Downloads

Image representing the file: R147.pdf

R147.pdf

PDF | 861.03 KB

The last 25 years have seen two periods of public expenditure restraint in the UK (the 1990s and the 2010s) and one period of increased spending (between 2000 and 2010). Over that whole time, the Treasury has been responsible for controlling government spending, setting fiscal rules and the overall control framework, and ensuring that other departments stay within their spending limits. In this report, we use data on spending plans and out-turns to see what they can tell us about the efficacy of spending control under different regimes.

As well as different fiscal environments, and consequently different overall fiscal rules, over the periods there have also been different measures and targets for spending. During the 1990s, the then Conservative government was aiming to reduce public spending as a fraction of national income, and was targeting for control a measure of public spending dubbed the ‘new control total’. This covered around 85% of public spending, including local authority spending and ‘non-cyclical’ social security spending, on pensions for example. It excluded the more cyclical elements of social security and debt interest payments.
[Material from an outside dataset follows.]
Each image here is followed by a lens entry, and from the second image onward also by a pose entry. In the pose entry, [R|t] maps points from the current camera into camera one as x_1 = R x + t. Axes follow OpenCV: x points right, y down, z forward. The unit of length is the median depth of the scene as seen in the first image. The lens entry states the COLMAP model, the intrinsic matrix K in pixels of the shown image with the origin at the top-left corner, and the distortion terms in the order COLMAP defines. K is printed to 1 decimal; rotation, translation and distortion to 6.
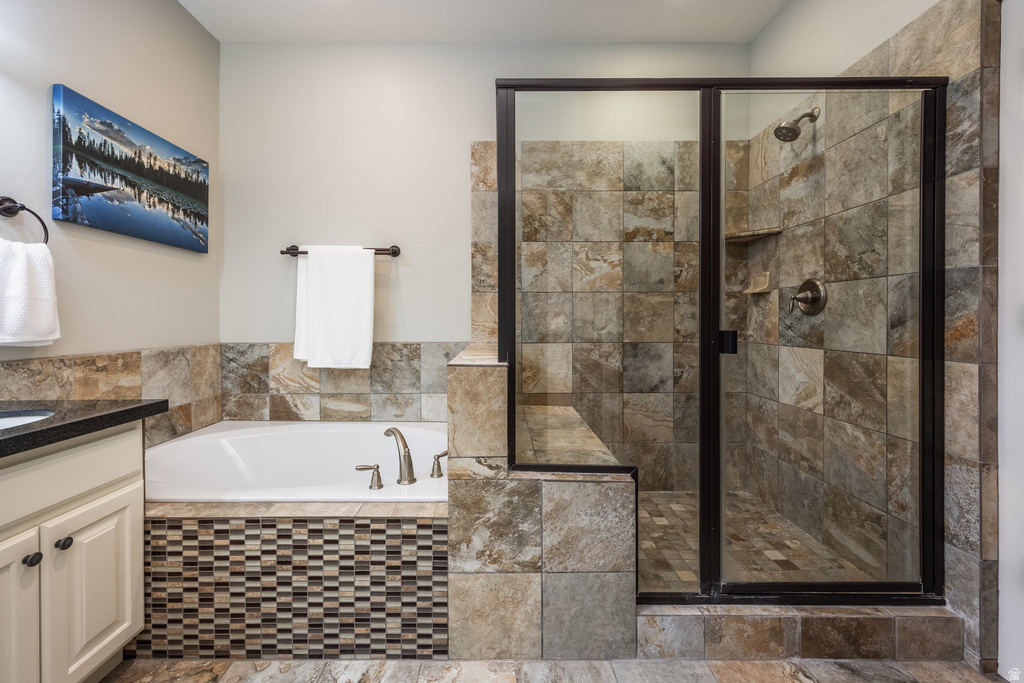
lens RADIAL K [[416.3, 0, 497.5], [0, 416.3, 321.3], [0, 0, 1]] dist [-0.000349, 0.000091]
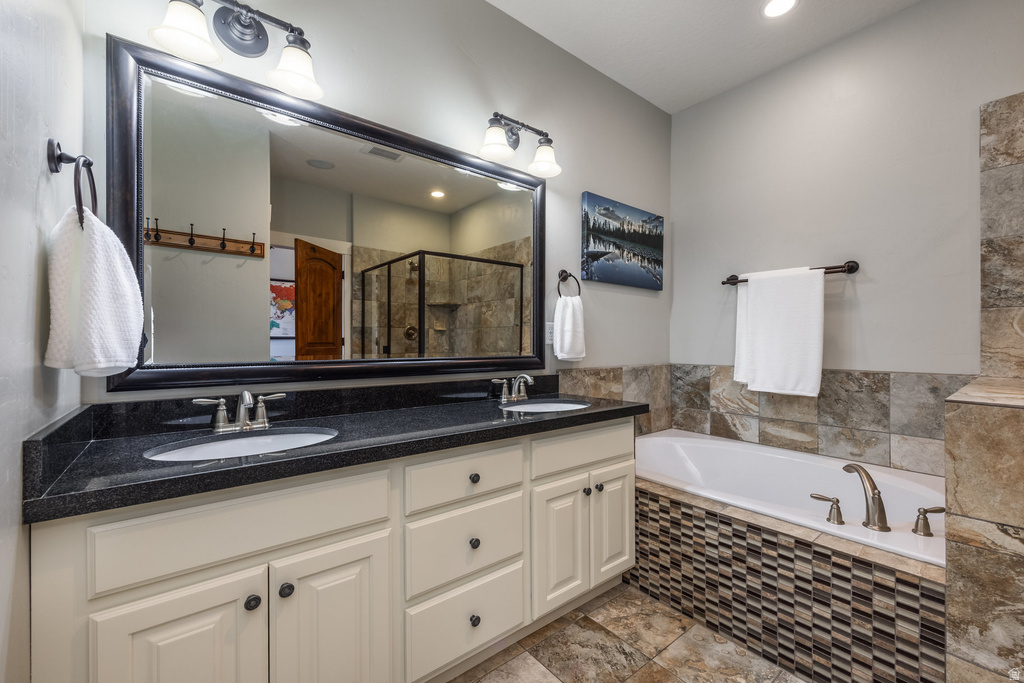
lens RADIAL K [[416.3, 0, 518.5], [0, 416.3, 343.8], [0, 0, 1]] dist [-0.000349, 0.000091]
pose [[0.633041, 0.001119, -0.774117, -0.015537], [-0.004287, 0.999989, -0.002060, -0.001539], [0.774106, 0.004623, 0.633039, -0.164022]]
The subsequent Labour government introduced new fiscal rules after 1997 which aimed to balance the current budget over the cycle – and hence treated capital and current spending quite differently – as well as aiming to keep debt below 40% of national income. It also introduced new measures of public spending, around half of which was classified as departmental expenditure limits (DELs) with the other half – including all social security, local authority self-financed expenditure and debt interest – being defined as annually managed expenditure (AME). The idea was that AME was essentially demand led and hard to control while DEL could be directly controlled.

Since 2010, the DEL/AME regime has remained in place while substantial spending cuts have been implemented. The 2010−2015 coalition government’s fiscal rules changed over time, but maintained a differentiation between current and capital spending. However, since taking over in 2015, at the very end of our period of interest, the Conservative government has been targeting overall budget balance and has not made any distinction between current and capital spending.

Over these different periods with different contexts, rules and measurements, the raw data suggest that spending control has been pretty good – in the sense that plans and out-turns have not tended to diverge dramatically. Plans are updated, and so while spending may turn out greater than originally planned, there are few examples of spending turning out much greater than the final planned amount. Indeed, during the periods of retrenchment, overall spending consistently turned out lower than planned. That is not to say, however, that control has been effective on broader definitions when one considers longer-term horizons, sustainability of spending cuts or efficiency with which spending increases were allocated. There have also been some significant failings in control and some clear lessons from the different regimes.